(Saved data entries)

::::::::::

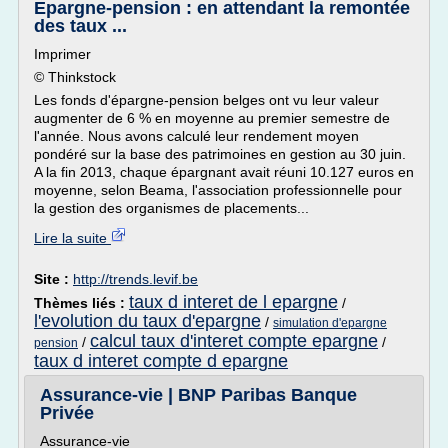
Epargne-pension : en attendant la remontée
des taux ...
Imprimer
© Thinkstock
Les fonds d'épargne-pension belges ont vu leur valeur
augmenter de 6 % en moyenne au premier semestre de
l'année. Nous avons calculé leur rendement moyen
pondéré sur la base des patrimoines en gestion au 30 juin.
A la fin 2013, chaque épargnant avait réuni 10.127 euros en
moyenne, selon Beama, l'association professionnelle pour
la gestion des organismes de placements...
Lire la suite
Site :
http://trends.levif.be
taux d interet de l epargne
Thèmes liés :
/
l'evolution du taux d'epargne
/
simulation d'epargne
calcul taux d'interet compte epargne
/
/
pension
taux d interet compte d epargne
Assurance-vie | BNP Paribas Banque
Privée
Assurance-vie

::::::::::

Tally up the lines in the records that contain the word "compte" and give only the total.

→ **ANSWER AREA**: 2